### REQUIRED WORK
Leaving the images behind, copy every line of the records exactly.

### RECORDS SHOWN

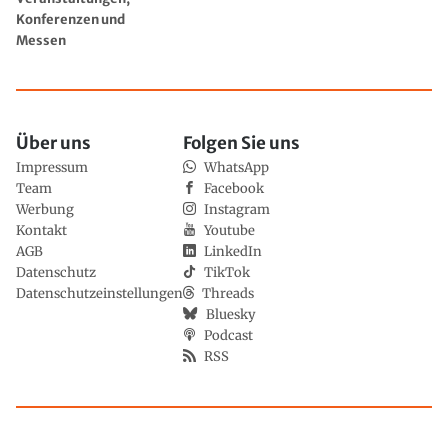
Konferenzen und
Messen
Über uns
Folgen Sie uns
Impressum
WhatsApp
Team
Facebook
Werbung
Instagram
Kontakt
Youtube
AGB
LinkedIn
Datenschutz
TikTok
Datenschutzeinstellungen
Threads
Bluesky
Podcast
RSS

### SOLVED PROBLEM
Konferenzen und
Messen
Über uns
Folgen Sie uns
Impressum
WhatsApp
Team
Facebook
Werbung
Instagram
Kontakt
Youtube
AGB
LinkedIn
Datenschutz
TikTok
Datenschutzeinstellungen
Threads
Bluesky
Podcast
RSS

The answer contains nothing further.